##### Supplied entries #####

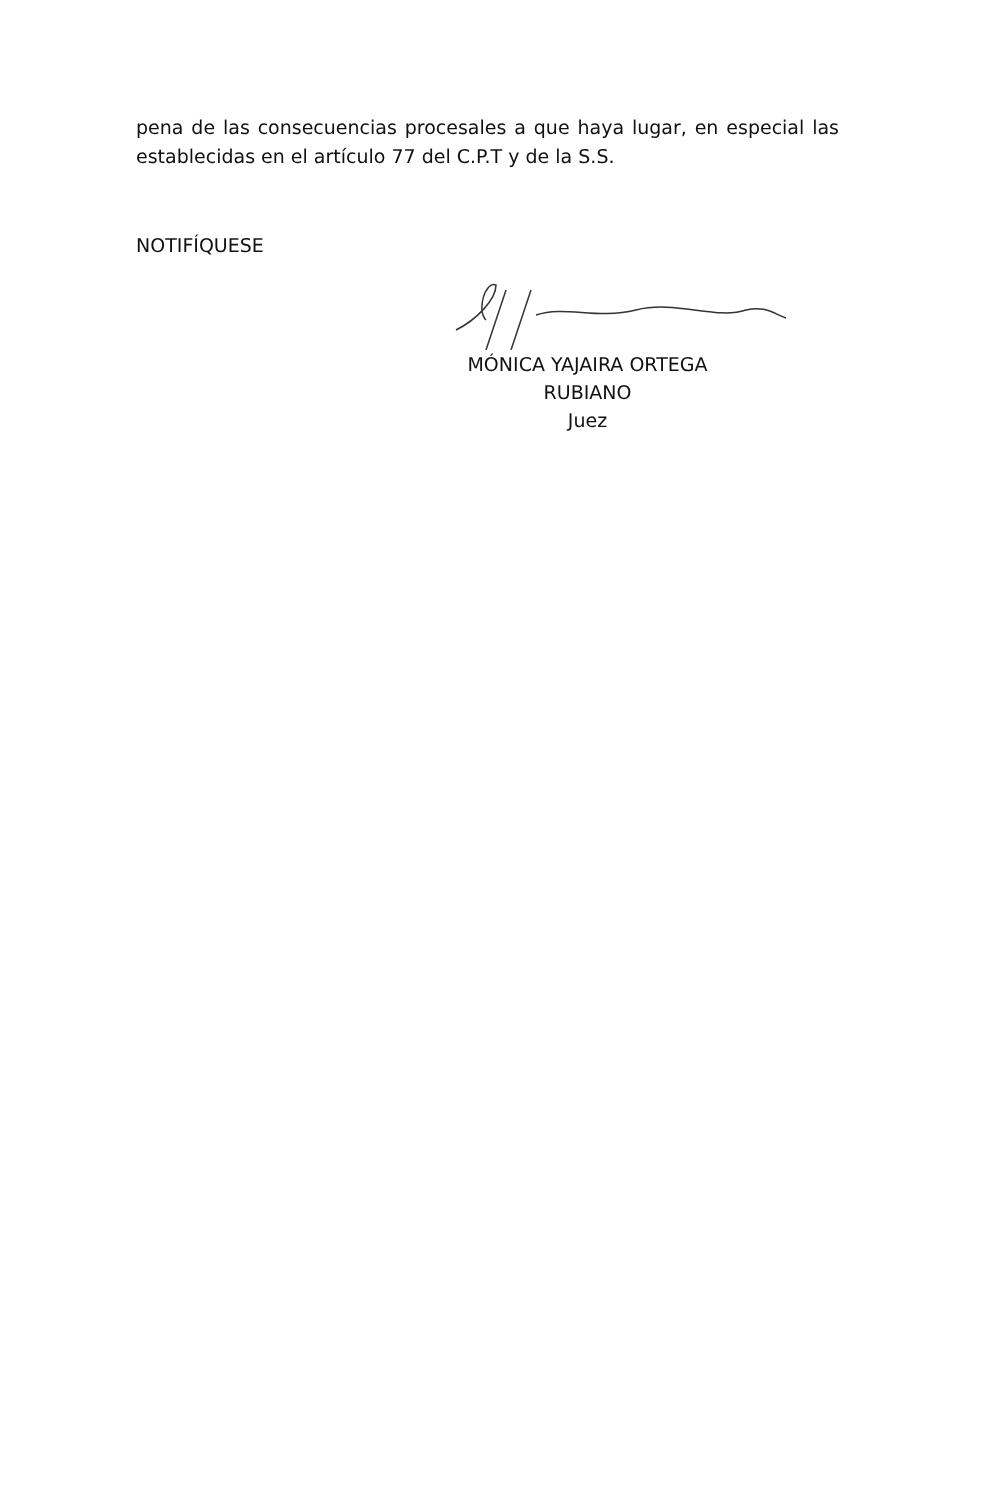pena de las consecuencias procesales a que haya lugar, en especial las establecidas en el artículo 77 del C.P.T y de la S.S.
NOTIFÍQUESE
MÓNICA YAJAIRA ORTEGA RUBIANO
Juez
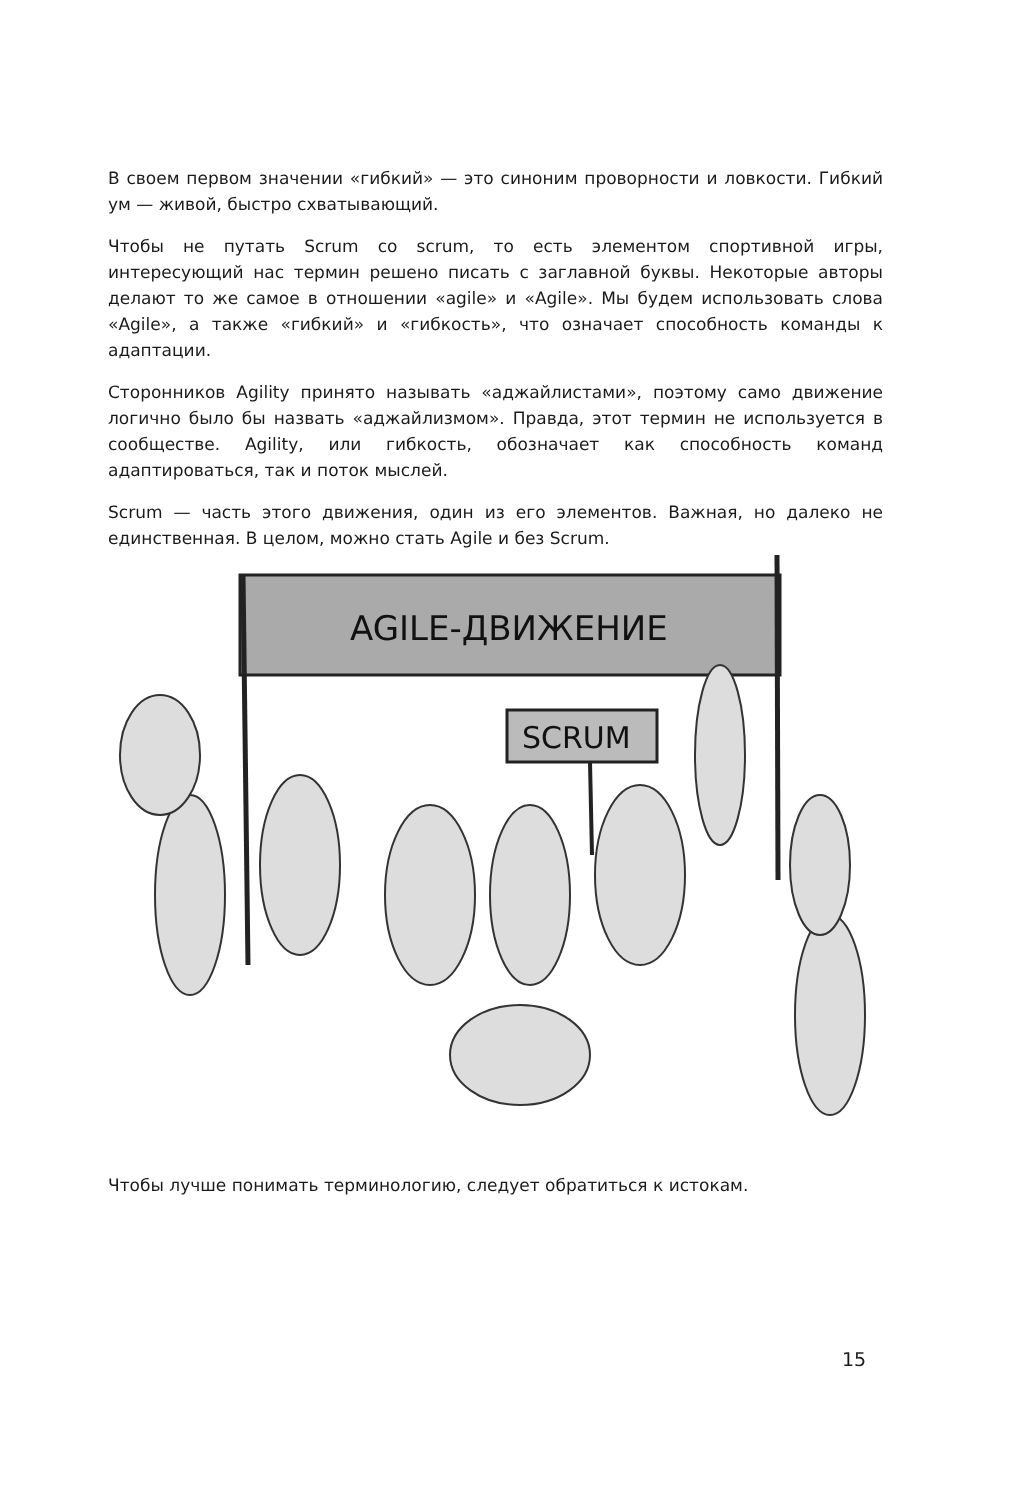В своем первом значении «гибкий» — это синоним проворности и ловкости. Гибкий ум — живой, быстро схватывающий.
Чтобы не путать Scrum со scrum, то есть элементом спортивной игры, интересующий нас термин решено писать с заглавной буквы. Некоторые авторы делают то же самое в отношении «agile» и «Agile». Мы будем использовать слова «Agile», а также «гибкий» и «гибкость», что означает способность команды к адаптации.
Сторонников Agility принято называть «аджайлистами», поэтому само движение логично было бы назвать «аджайлизмом». Правда, этот термин не используется в сообществе. Agility, или гибкость, обозначает как способность команд адаптироваться, так и поток мыслей.
Scrum — часть этого движения, один из его элементов. Важная, но далеко не единственная. В целом, можно стать Agile и без Scrum.
AGILE-ДВИЖЕНИЕ
SCRUM
Чтобы лучше понимать терминологию, следует обратиться к истокам.
15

#####

Work out how many lines above include the string "способность", then give that number alone.

2